China's inflation drops closer to 4% target
12/13/2011 2:33 pm EST
Inflation in China fell to an annual rate of 4.2% in November, a 14-month low, China’s government statistics bureau announced last week. Even economists optimistic that China’s inflation rate, which peaked at 6.5% in July, will hit 4% by the end of the year were surprised by the November drop. The median forecast among the 35 economists surveyed by Bloomberg called for an annual rate of 4.5% in November. No economist in the survey predicted an inflation rate as low as 4.2%.
Those of us trying to figure out when the People’s Bank of China will start cutting interest rates—and thus spark a stock market rally in Hong Kong and Shanghai—have pegged achieving a 4% inflation rate as a minimum requirement for the central bank. (China’s Shanghai stock market is down 17% in 2011.) That would put inflation at the government’s target and clear the way for the bank to concentrate on measures to make sure that economic growth doesn’t stall.

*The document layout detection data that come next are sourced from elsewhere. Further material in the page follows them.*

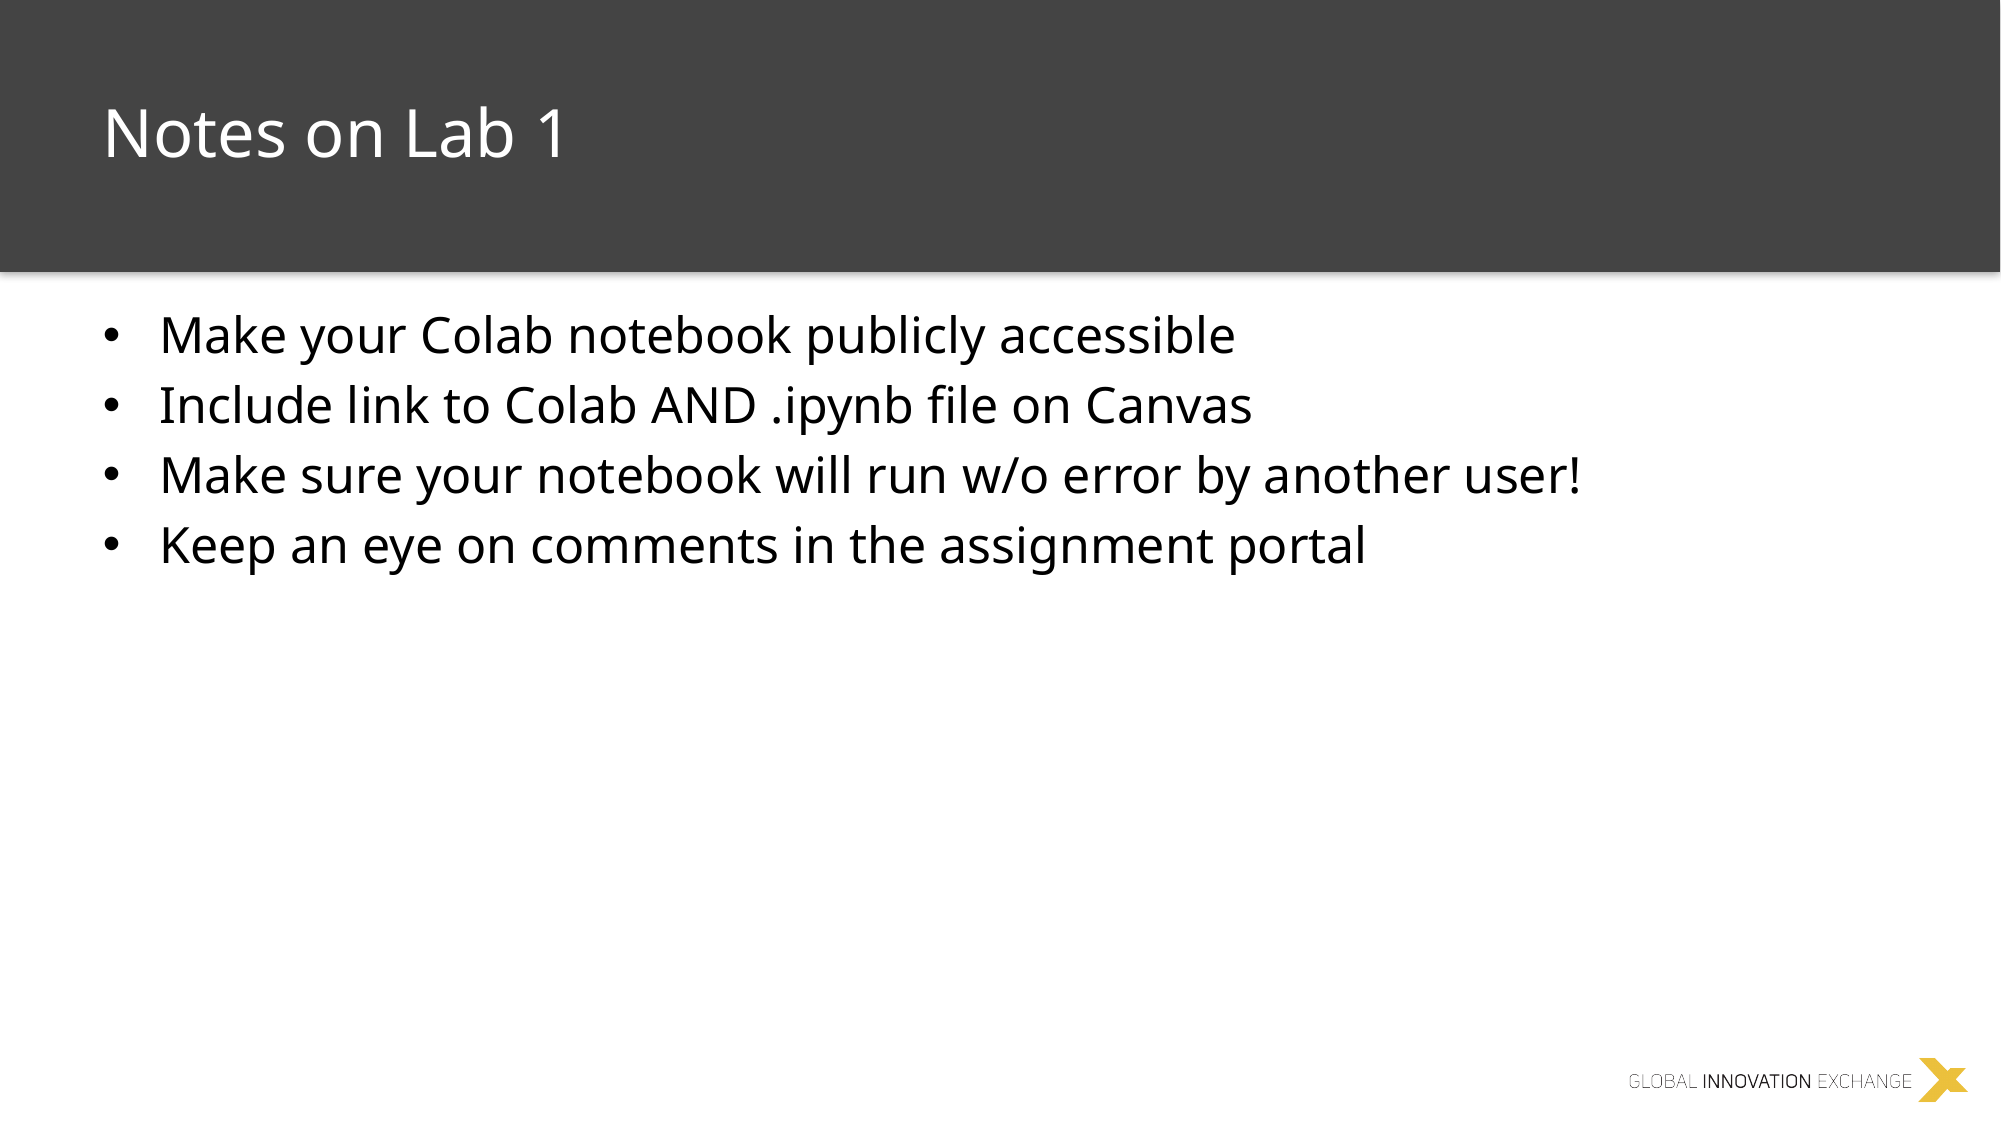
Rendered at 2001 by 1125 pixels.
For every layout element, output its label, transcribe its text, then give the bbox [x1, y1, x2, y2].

list Make your Colab notebook publicly accessible Include link to Colab AND .ipynb file on Canvas Make sure your notebook will run w/o error by another user! Keep an eye on comments in the assignment portal [88, 296, 1938, 955]
picture [1619, 1053, 1979, 1107]
list Notes on Lab 1 [87, 54, 1938, 218]
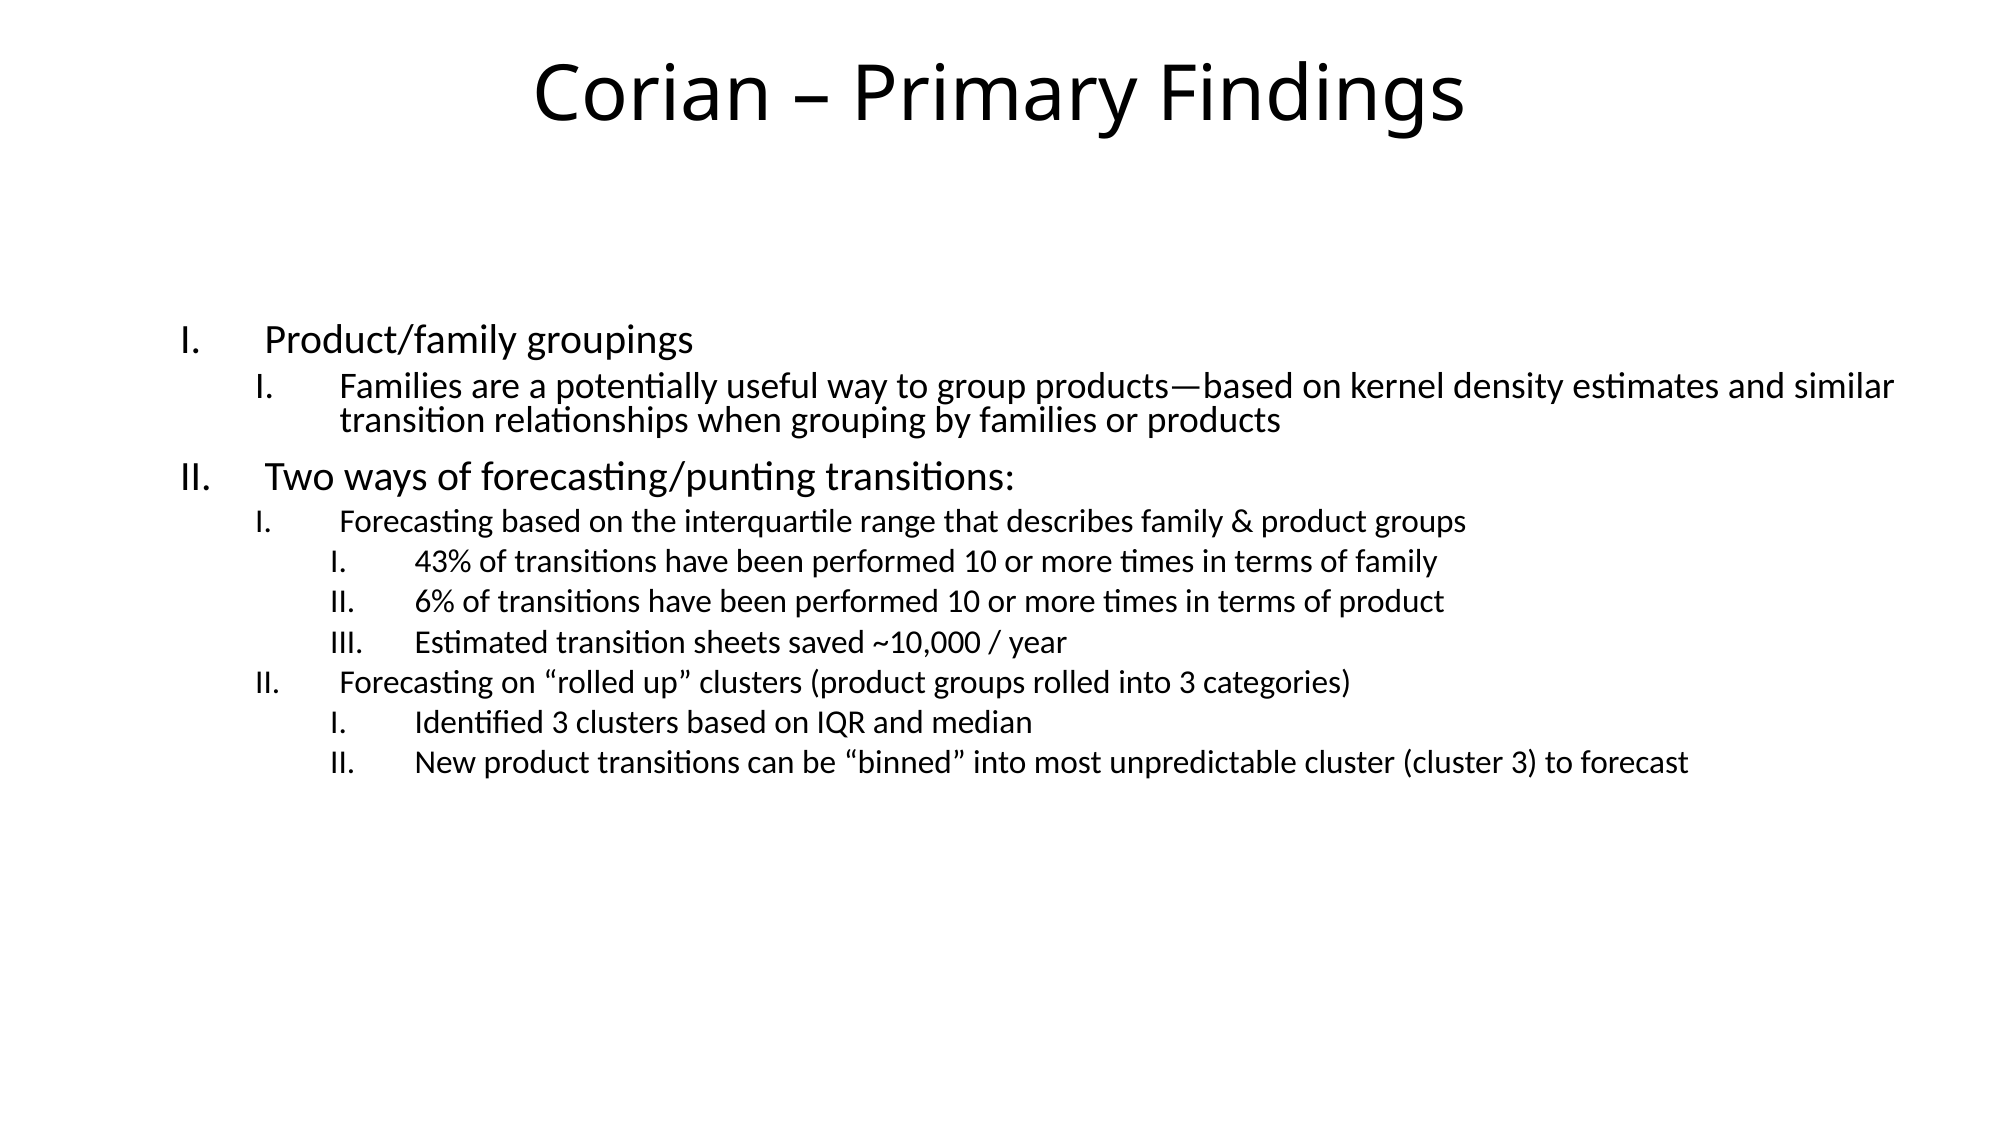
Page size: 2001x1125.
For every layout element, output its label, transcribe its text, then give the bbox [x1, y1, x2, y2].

subtitle Product/family groupings Families are a potentially useful way to group products—based on kernel density estimates and similar transition relationships when grouping by families or products Two ways of forecasting/punting transitions: Forecasting based on the interquartile range that describes family & product groups 43% of transitions have been performed 10 or more times in terms of family 6% of transitions have been performed 10 or more times in terms of product Estimated transition sheets saved ~10,000 / year Forecasting on “rolled up” clusters (product groups rolled into 3 categories) Identified 3 clusters based on IQR and median New product transitions can be “binned” into most unpredictable cluster (cluster 3) to forecast [165, 316, 1942, 1020]
title Corian – Primary Findings [249, 35, 1750, 148]
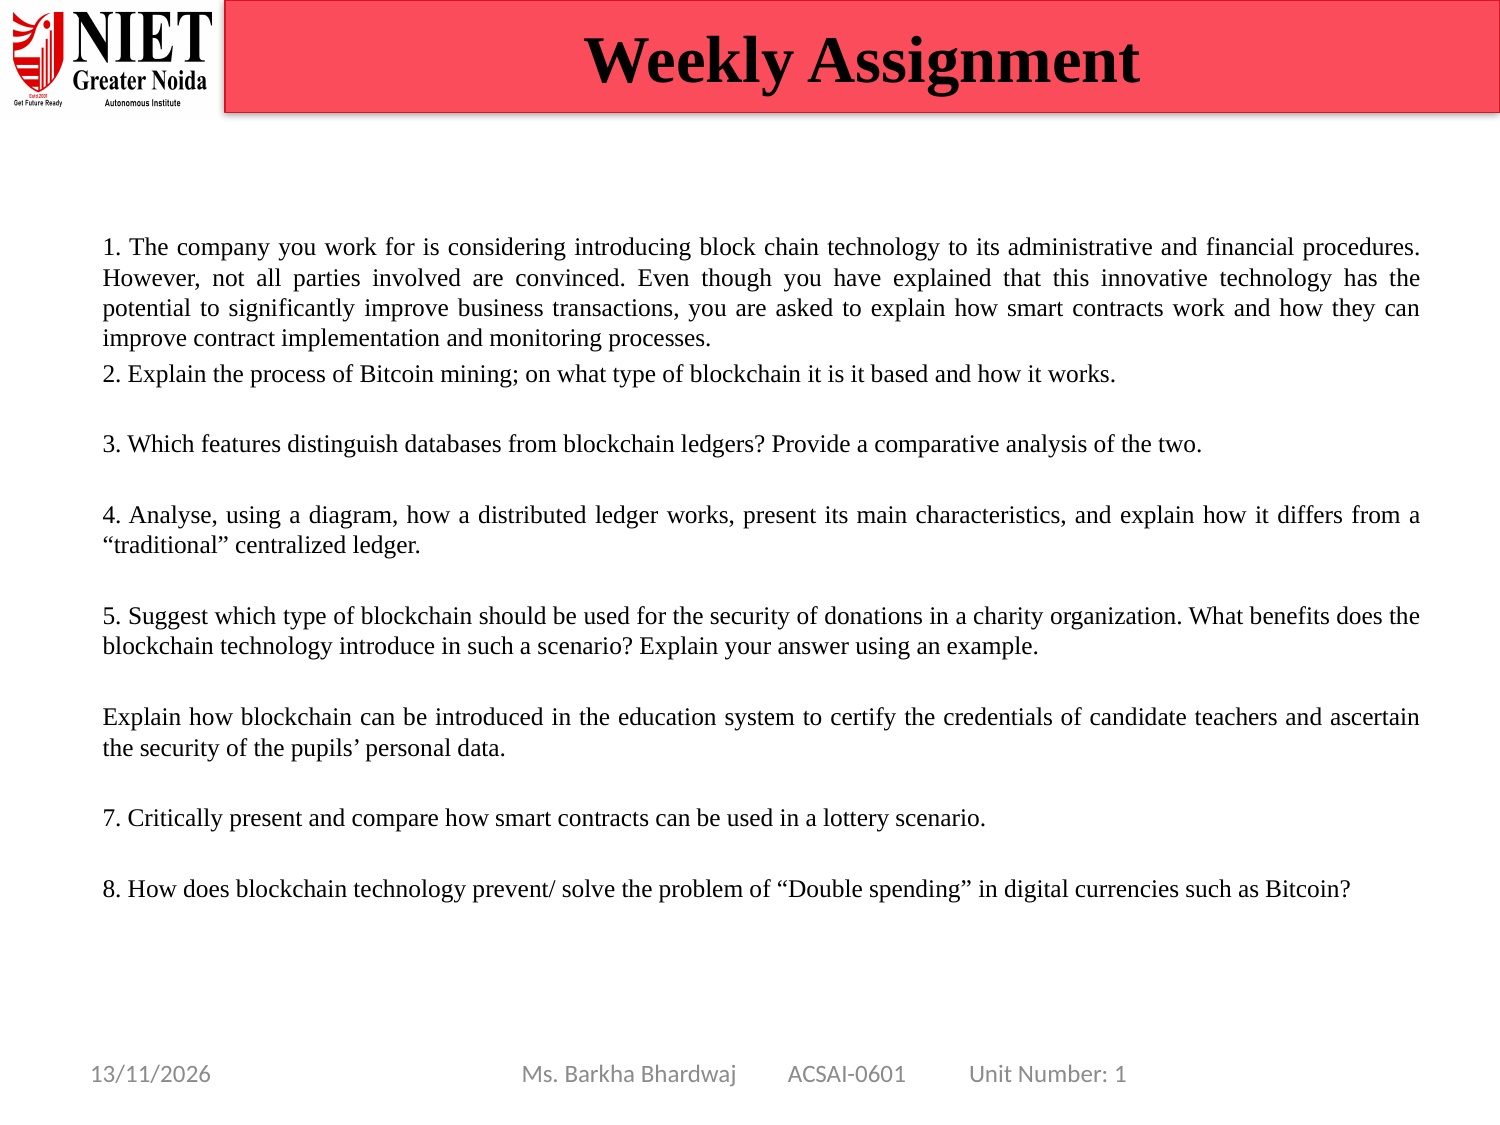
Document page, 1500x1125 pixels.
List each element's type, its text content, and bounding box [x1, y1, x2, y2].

footer Ms. Barkha Bhardwaj ACSAI-0601 Unit Number: 1 [412, 1042, 1238, 1103]
text_box Weekly Assignment [224, 0, 1500, 113]
picture [0, 0, 225, 120]
list 1. The company you work for is considering introducing block chain technology to its administrative and financial procedures. However, not all parties involved are convinced. Even though you have explained that this innovative technology has the potential to significantly improve business transactions, you are asked to explain how smart contracts work and how they can improve contract implementation and monitoring processes. 2. Explain the process of Bitcoin mining; on what type of blockchain it is it based and how it works. 3. Which features distinguish databases from blockchain ledgers? Provide a comparative analysis of the two. 4. Analyse, using a diagram, how a distributed ledger works, present its main characteristics, and explain how it differs from a “traditional” centralized ledger. 5. Suggest which type of blockchain should be used for the security of donations in a charity organization. What benefits does the blockchain technology introduce in such a scenario? Explain your answer using an example. Explain how blockchain can be introduced in the education system to certify the credentials of candidate teachers and ascertain the security of the pupils’ personal data. 7. Critically present and compare how smart contracts can be used in a lottery scenario. 8. How does blockchain technology prevent/ solve the problem of “Double spending” in digital currencies such as Bitcoin? [87, 187, 1438, 930]
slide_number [75, 1042, 412, 1103]
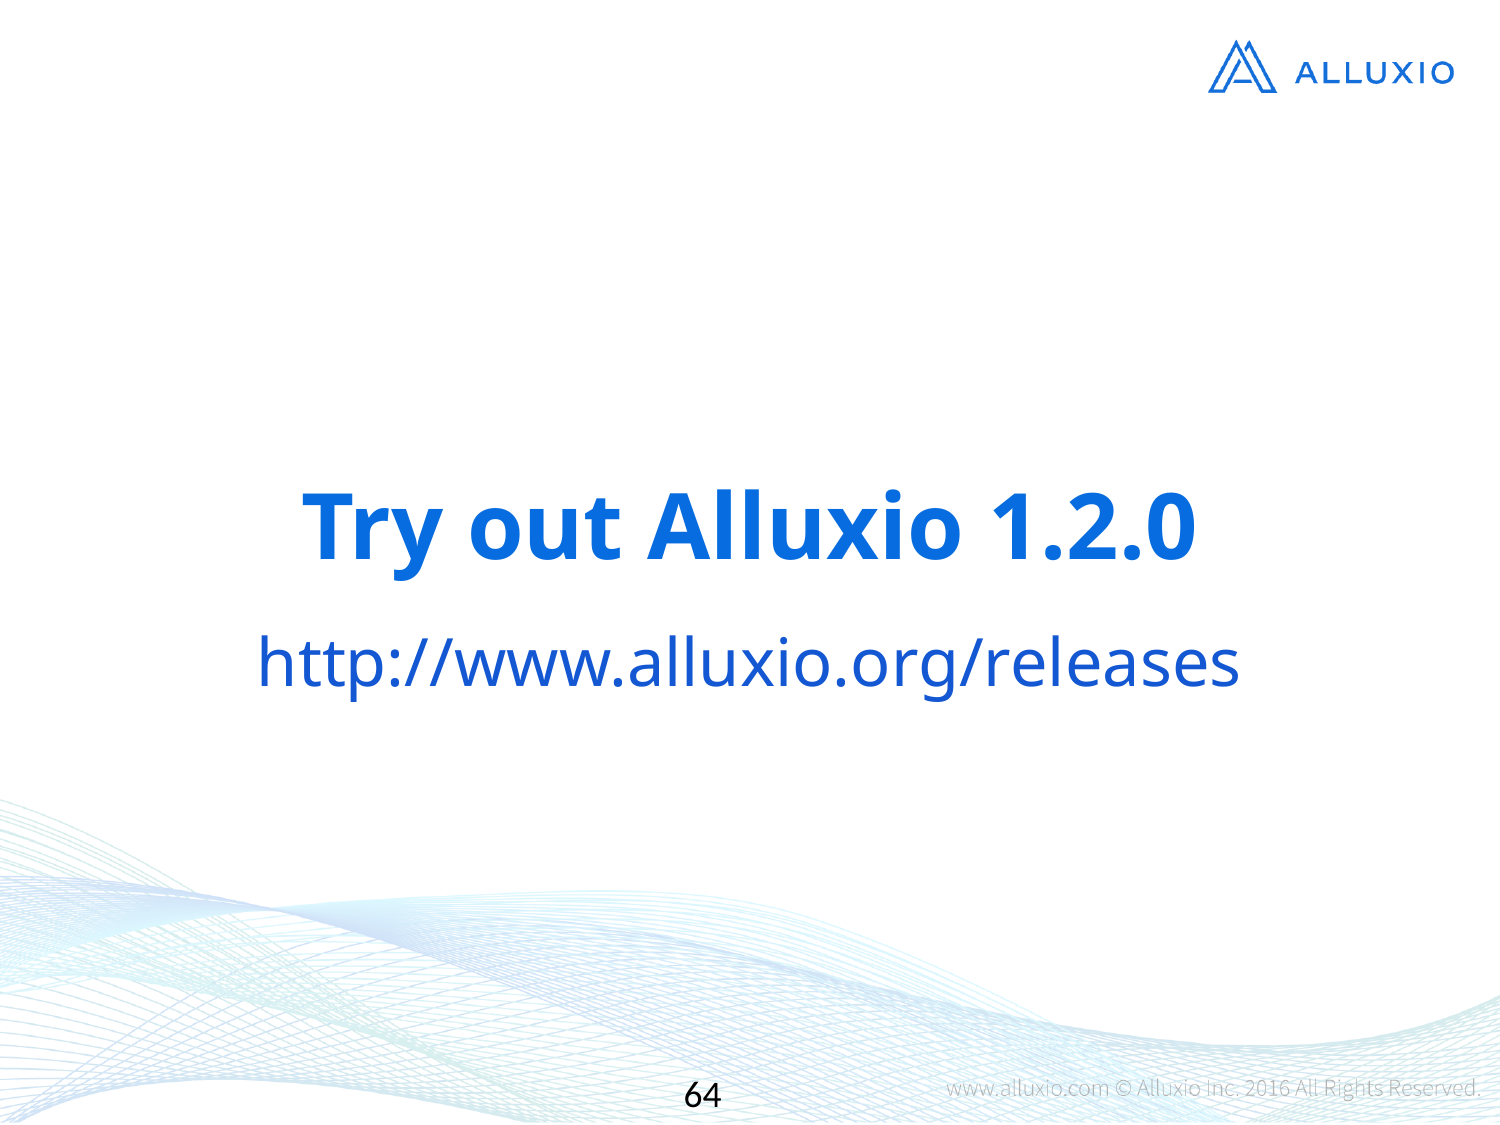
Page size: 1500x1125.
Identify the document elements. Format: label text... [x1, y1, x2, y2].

picture [0, 0, 1500, 1125]
text_box Try out Alluxio 1.2.0 [112, 441, 1388, 578]
text_box http://www.alluxio.org/releases [112, 578, 1388, 741]
text_box 64 [668, 1062, 832, 1103]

The People’s Bank reduced its reserve ratio requirements for banks, a step toward easing, on December 5. I’m looking for another two or three reductions in the reserve ratio before the bank starts to cut interest rates.
On the growth front the news continues to show a slowdown in China’s economy. Industrial output rose at just a 12.4% rate in November. That was the lowest growth rate since August 2009.
China’s makers of economic policy meet are meeting now for their annual conference. I think it’s very premature to expect an overt tilt toward monetary easing to emerge from the conference, but we could see a statement that shifts goals from the current “stabilizing prices” to “stabilizing growth.” That would be another step on the road to easing in the second half of 2012.
The rumor yesterday was that the conference would announce a cut in tax rates for 2012 to stimulate the Chinese economy. That rumor has some credibility given that tax revenues have run higher than expected so far in 2011.